Extrait fourni.
---
La science moderne est capable d’apporter des réponses nouvelles. Dans les dix prochaines années il y aura une explosion de connaissances. Les capacités informatiques ont été multipliées par un million au cours des 25 dernières années. Les scientifiques s’y risquent dans leur cerveau.
Monsieur le Président,
Je me suis exprimé au nom d’un petit peuple situé sur un tout petit territoire. Nous avons connu la renaissance en dépit du meurtre d’un tiers de notre peuple. La Shoa. Nous étions seuls. Notre territoire a été attaqué 7 fois en 62 ans. A nouveau, nous étions seuls.
Sans jamais abandonner l’espoir, nous avons développé notre savoir. Nous avons découvert que l’avenir nous appartenait. Nous avons appris que le peuple peut enrichir la terre autant que la terre peut nourrir le peuple.
Israël est le produit d’un état d’esprit pionnier, et non pas du capital financier.
En dépit des guerres, nous avons fait la paix avec l’Egypte et la Jordanie. La dispute territoriale avec le Liban a pris fin, ce qui a été reconnu par l’ONU.
Nous avons quitté Gaza sur notre propre initiative. Complètement. Nous négocions à présent avec les Palestiniens pour mettre en place une solution en deux Etats : un Etat Juif, Israël et un Etat arabe, la Palestine. Il n’existe aucune alternative pacifique. Alors, je suis convaincu que nous réussirons.
Nous sommes prêts à entrer immédiatement en négociations directes avec la Syrie.
Monsieur le Président,
Nous sommes engagés dans les objectifs de Développement du Millénaire. Nous partageons la lourde tâche de sauver le monde de la guerre et de la faim. Sans la paix, la pauvreté demeure. Sans nourriture, la paix ne peut l’emporter.
Des hommes d’Etat ont mobilisé leur puissance politique pour parvenir à la paix. Des scientifiques peuvent permettre à la terre de produire davantage de nourriture. Nous avons développé une agriculture basée sur la science.
Nos agriculteurs produisent 8 fois plus que les anciennes nations. Le besoin en eau a été réduit de moitié. Nous utilisons la désalinisation, le recyclage, l’irrigation par le goutte-à-goutte et par l’électronique, la bio-diversité nous permet de créer de nouvelles semences et d’enrichir les récoltes.
---
Entrées d'un jeu de données:
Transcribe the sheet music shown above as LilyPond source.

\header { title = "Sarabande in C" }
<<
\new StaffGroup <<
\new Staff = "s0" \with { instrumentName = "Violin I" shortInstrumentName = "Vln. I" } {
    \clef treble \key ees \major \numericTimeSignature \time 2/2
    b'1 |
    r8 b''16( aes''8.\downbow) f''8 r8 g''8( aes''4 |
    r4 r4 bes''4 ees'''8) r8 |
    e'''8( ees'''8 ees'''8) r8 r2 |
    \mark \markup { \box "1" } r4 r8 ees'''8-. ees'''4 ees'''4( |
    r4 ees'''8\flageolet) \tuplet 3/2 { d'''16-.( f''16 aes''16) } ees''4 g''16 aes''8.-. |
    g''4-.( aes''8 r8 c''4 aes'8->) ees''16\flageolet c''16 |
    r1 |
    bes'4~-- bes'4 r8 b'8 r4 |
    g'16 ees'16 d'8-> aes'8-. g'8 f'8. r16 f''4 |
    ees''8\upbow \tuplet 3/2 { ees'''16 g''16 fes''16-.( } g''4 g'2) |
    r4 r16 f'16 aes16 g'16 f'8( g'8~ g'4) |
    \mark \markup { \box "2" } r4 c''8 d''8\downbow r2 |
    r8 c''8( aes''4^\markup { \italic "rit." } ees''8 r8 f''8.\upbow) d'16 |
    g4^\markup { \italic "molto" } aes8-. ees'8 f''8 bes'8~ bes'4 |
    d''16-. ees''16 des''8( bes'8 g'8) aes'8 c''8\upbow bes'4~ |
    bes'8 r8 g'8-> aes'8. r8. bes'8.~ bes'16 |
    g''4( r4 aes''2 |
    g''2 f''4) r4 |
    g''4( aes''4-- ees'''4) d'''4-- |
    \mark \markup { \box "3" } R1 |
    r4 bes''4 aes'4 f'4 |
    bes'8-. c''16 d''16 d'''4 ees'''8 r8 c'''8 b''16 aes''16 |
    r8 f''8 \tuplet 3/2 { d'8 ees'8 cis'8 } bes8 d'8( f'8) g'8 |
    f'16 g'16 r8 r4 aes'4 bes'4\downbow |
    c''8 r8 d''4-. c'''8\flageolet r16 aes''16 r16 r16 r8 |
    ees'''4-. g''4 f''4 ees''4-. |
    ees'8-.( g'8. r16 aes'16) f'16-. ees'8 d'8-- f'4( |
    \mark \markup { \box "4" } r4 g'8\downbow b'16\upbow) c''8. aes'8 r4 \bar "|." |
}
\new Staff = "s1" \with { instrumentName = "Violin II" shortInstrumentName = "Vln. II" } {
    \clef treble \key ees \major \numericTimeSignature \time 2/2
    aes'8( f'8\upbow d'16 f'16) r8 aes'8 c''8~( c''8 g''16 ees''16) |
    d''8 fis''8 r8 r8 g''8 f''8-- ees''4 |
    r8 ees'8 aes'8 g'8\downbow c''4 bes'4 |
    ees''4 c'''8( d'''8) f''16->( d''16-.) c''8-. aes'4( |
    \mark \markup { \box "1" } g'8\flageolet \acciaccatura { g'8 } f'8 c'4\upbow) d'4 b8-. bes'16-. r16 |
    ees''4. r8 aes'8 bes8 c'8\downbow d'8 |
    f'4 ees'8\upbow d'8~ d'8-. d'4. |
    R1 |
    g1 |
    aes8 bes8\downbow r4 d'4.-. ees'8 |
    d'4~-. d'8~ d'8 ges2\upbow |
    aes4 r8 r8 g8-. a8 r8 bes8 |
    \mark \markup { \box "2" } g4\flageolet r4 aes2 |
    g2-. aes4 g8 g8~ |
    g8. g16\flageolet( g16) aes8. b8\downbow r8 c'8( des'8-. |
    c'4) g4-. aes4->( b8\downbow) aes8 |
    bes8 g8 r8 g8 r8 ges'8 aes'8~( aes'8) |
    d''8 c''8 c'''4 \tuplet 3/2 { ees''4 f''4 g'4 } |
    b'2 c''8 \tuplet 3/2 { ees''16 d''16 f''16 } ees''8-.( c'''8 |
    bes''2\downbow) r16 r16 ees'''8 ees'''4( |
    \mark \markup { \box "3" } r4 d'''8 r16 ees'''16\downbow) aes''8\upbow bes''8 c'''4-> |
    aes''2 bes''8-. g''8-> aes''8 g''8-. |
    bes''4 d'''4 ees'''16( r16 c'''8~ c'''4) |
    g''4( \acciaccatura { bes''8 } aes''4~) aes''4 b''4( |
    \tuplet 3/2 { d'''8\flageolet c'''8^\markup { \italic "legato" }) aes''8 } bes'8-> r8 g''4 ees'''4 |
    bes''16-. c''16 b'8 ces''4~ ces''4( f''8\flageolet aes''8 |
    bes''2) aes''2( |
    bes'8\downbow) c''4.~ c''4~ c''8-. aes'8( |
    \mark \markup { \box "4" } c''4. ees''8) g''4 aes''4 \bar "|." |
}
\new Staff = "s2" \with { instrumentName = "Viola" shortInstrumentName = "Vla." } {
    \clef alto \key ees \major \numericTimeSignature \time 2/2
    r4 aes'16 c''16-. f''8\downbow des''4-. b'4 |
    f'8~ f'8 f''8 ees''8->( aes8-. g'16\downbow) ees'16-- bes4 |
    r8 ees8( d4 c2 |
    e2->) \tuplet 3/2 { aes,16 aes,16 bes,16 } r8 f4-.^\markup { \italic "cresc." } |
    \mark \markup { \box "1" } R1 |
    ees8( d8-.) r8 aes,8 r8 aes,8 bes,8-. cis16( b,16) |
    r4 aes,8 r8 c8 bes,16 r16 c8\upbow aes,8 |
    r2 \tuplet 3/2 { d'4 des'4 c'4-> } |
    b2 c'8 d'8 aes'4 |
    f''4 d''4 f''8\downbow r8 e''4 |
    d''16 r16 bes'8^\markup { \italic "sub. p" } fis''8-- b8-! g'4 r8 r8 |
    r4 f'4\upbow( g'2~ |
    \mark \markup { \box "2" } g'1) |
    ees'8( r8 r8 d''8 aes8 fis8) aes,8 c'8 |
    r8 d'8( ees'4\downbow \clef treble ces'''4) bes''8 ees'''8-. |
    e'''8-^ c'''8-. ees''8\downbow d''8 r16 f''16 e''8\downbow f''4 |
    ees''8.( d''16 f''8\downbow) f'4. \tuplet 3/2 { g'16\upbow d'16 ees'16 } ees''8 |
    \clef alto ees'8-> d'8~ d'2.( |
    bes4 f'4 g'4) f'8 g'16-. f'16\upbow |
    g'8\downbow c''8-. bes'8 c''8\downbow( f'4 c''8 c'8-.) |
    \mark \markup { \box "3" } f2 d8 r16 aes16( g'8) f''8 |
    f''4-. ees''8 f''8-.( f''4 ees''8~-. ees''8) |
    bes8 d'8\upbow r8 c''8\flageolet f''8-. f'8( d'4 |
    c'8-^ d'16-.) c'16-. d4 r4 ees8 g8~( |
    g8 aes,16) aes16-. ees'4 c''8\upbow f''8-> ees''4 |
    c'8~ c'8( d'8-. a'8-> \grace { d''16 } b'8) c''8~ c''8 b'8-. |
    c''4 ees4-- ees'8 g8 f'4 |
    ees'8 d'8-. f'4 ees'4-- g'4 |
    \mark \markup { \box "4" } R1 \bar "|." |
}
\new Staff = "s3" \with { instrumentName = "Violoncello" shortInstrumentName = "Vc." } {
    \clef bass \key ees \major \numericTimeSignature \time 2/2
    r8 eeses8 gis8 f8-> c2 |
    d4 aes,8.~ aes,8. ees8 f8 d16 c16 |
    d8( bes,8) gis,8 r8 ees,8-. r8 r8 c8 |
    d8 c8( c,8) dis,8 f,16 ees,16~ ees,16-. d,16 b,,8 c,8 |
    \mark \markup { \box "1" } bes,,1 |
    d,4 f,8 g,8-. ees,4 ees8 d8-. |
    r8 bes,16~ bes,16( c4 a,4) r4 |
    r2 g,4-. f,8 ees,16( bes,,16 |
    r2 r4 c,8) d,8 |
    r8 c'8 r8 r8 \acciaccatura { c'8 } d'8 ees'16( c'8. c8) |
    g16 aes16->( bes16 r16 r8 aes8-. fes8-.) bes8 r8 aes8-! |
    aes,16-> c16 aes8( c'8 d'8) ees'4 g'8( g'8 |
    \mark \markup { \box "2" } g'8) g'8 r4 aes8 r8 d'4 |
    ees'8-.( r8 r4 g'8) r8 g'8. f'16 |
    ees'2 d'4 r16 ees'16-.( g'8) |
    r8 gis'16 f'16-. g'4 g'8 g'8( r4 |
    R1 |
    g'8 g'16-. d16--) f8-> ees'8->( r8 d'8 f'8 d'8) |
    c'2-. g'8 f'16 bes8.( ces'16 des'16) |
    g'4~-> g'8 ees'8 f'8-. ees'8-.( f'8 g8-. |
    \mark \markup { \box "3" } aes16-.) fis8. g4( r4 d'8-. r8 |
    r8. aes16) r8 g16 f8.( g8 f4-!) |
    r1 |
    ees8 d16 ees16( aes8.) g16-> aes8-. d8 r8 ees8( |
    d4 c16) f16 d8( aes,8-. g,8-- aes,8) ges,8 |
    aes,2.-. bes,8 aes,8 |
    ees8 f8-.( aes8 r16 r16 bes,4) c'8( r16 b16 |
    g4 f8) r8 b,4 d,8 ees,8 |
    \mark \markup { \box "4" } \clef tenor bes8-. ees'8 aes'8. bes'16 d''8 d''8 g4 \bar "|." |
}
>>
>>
---
Consignes de l'exercice.
1 > D'après le discours, combien de fois le territoire de ce petit peuple a-t-il été attaqué en 62 ans ?
2 > Rédigez la suite du discours sur la paix et l'agriculture, à partir de sa dernière phrase.
Les lignes sont un matériau indépendant du discours.

Réponses attendues.
1 > Sept fois.

2 >
Il y a cinquante ans, un fermier israélien produisait de la nourriture pour 15 personnes. Aujourd’hui, il en produit pour 120. La contribution du fermier au PNB équivaut à celle d’un ingénieur en haute technologie. Pour cultiver la terre, vous devez cultiver l’éducation et améliorer la santé.
C’est ainsi que nous avons imposé l’éducation obligatoire pour tous, de 5 à 18 ans. Cela a mis fin à l’illettrisme et nous a permis d’atteindre le taux le plus élevé au monde de scientifiques au m2. Notre système de santé public fournit des traitements mondialement reconnus pour chacun de nos concitoyens.
Nous sommes également l’un des seuls pays au monde à être entré dans le 21ème siècle avec davantage d’arbres que nous n’en possédions au début du 20ème siècle.
Monsieur le Président,
Je suis convaincu que notre parcours est accessible à chacun. Notre expérience est reproductible. Nous sommes prêts à partager notre expérience comme nous l’avons déjà fait auprès de nombreux pays – à travers les agences de l’ONU et bilatéralement. Notre appel comprend également les pays avec lesquels nous n’avons pas établi de liens diplomatiques.
Monsieur le Président,
L’autre jour, le chef en titre de l’Iran a déclaré qu’il n’y avait aucun futur pour Israël au Proche-Orient. Je crois qu’il y a de la place pour chaque personne, chaque nation, chaque religion au Proche-Orient.
Nous croyons que chaque personne a été créée à l’image de Dieu, qu’il n’existe seulement qu’un Dieu et qu’il n’appelle ni à la haine, ni à la menace, ni à la recherche de la supériorité, ni au meurtre. Il y a assez de place pour l’amitié au Proche-Orient.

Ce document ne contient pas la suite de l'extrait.